Monday, April 04, 2011

IMPD Abruptly Cancels Planned Gun Amnesty Event

Democratic mayoral candidate Melina Kennedy's recent criticism of a plan by Mayor Greg Ballard's administration to conduct a gun amnesty event later this month at which people could turn over guns in their possession with no questions asked has raised enough concerns to cause IMPD to call off the event. Kennedy's campaign attacked the plan because it could allow persons who used guns to commit crimes that are still under investigation without allowing ballistic tests to be performed on the guns, thereby destroying evidence and allowing criminals to walk free. The Star's Carrie Ritchie is reporting that Marion Co. Prosecutor Terry Curry recently contacted Public Safety Director to express his concerns with the planned gun amnesty event. Today, IMPD announced it was at least postponing the event for now in response to those concerns.

"On the one hand, we're completely supportive of any effort to reduce illegal guns on the street," Curry said this afternoon. "But nevertheless, we have the responsibility of investigating existing crimes and coordinating with federal agencies to trace how these weapons are ending up on the streets in the first place."

Curry, who said he found out about the event through a press release, said Straub was receptive to his concerns.

According to a press release, IMPD cancelled the event to "address issues concerning forensics and how best to ensure that surrendered firearms were not used in crimes."

Public Safety Director Frank Straub didn't return a call seeking comment this afternoon. Carolin Requiz-Smith, a spokeswoman for Straub's office, didn't respond to multiple emails and a call seeking comment.

The event, which police were hosting in partnership with the Ten Point Coalition and local churches, was intended to allow people to get rid of their guns without scrutiny. Police said they would destroy the guns safely.

Six churches throughout the city had agreed to serve as drop-off locations.

But Curry was alarmed that the police wouldn't be performing ballistics tests or tracing the guns' history to see if they could've been owned illegally or used in a crime.
Ballard recently penned an opinion column for the Star in which he insisted he did not favor amnesty for criminals.

Recently the issue of illegally possessed guns has been a topic of discussion in The Indianapolis Star. Some people think the answer lies with amnesty for criminals, signing a national gun control petition and closing the so-called "gun show loophole." Others have suggested the creation of a special unit within the Indianapolis Metropolitan Police Department tasked with addressing illegal guns.

Let me be clear.

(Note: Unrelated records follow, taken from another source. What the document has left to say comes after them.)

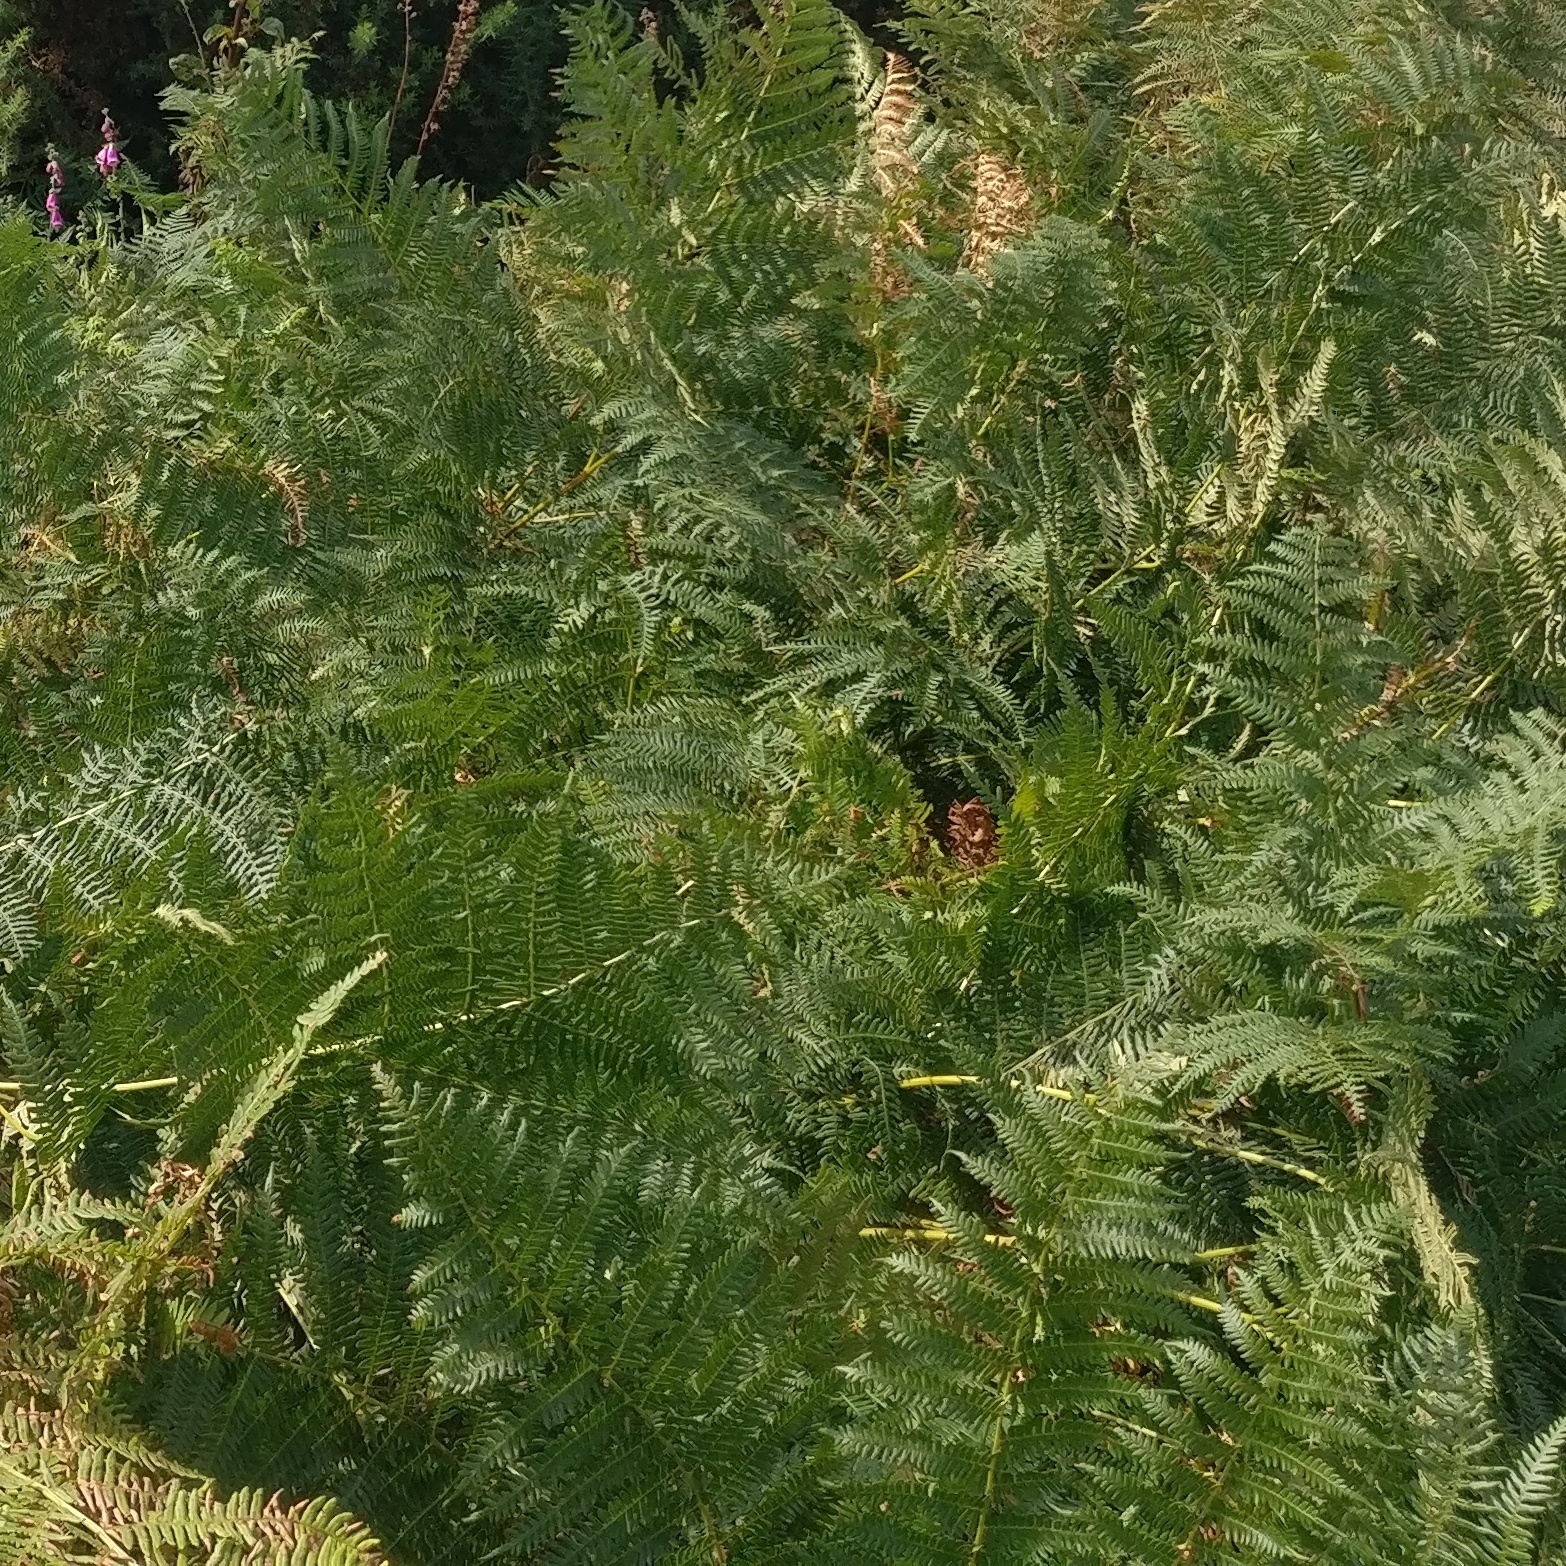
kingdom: Plantae
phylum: Tracheophyta
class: Polypodiopsida
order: Polypodiales
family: Dennstaedtiaceae
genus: Pteridium
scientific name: Pteridium aquilinum
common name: Bracken
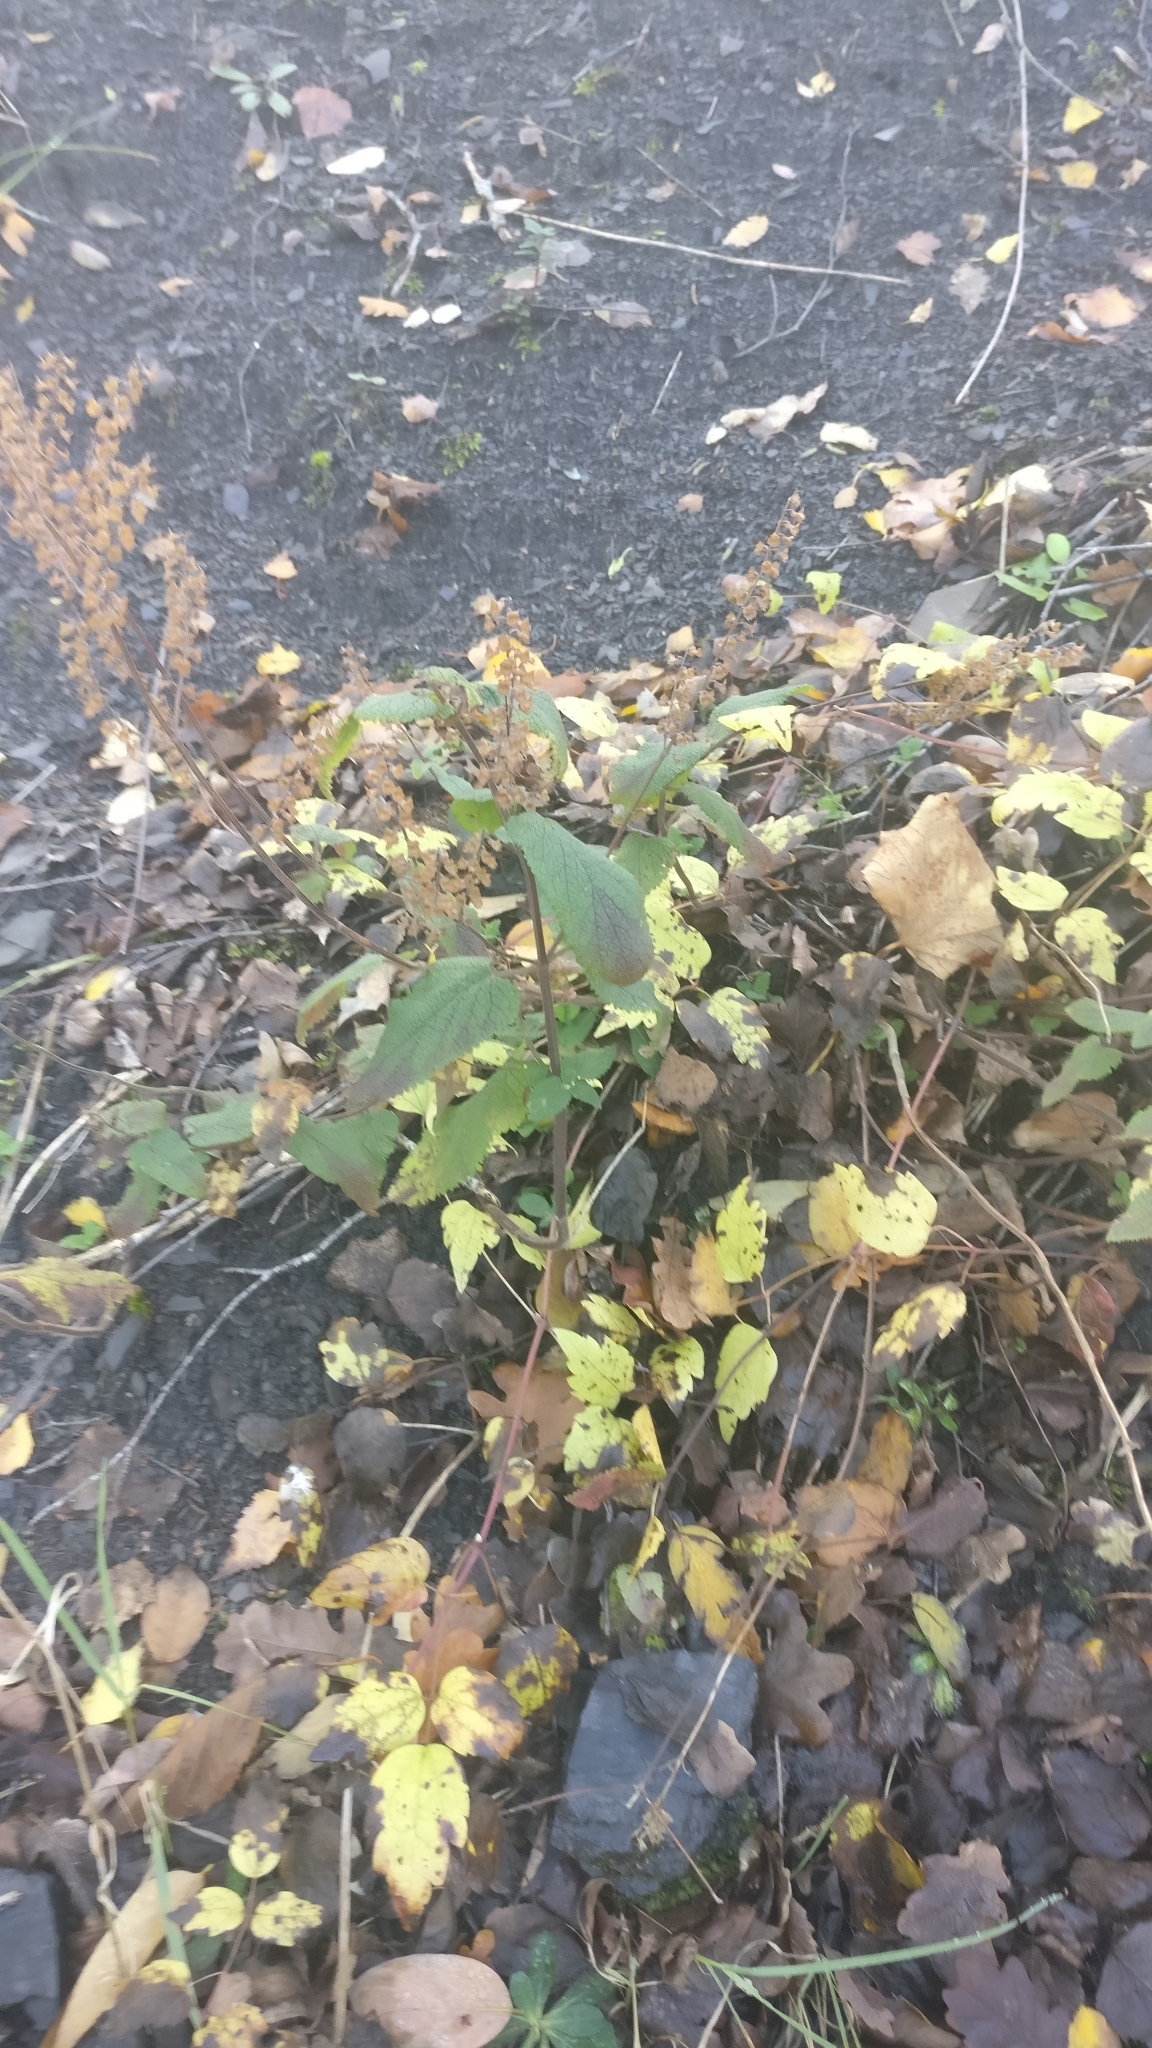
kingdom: Plantae
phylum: Tracheophyta
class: Magnoliopsida
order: Lamiales
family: Lamiaceae
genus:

I do not support amnesty programs for gang members, drug dealers or people who use guns in the commission of a crime. I will not sign a national gun control petition, especially one that does not remove a single illegally possessed gun from our streets. Creating a special police unit might score political points, but it detracts from the real police work being done, work that seized nearly 2,000 illegally possessed guns last year.
If a criminal can turn in a gun to police that he used to kill someone without any questions asked, I don't know how Ballard could believe that is not amnesty. "Either he's not sure what's going on inside his public safety office, or he is continuing to mislead the public," Kennedy's communications director Jon Mills said. Thankfully, someone was able to have the good sense to pull the plug on this idea for now. Hopefully, it won't raise its ugly head again.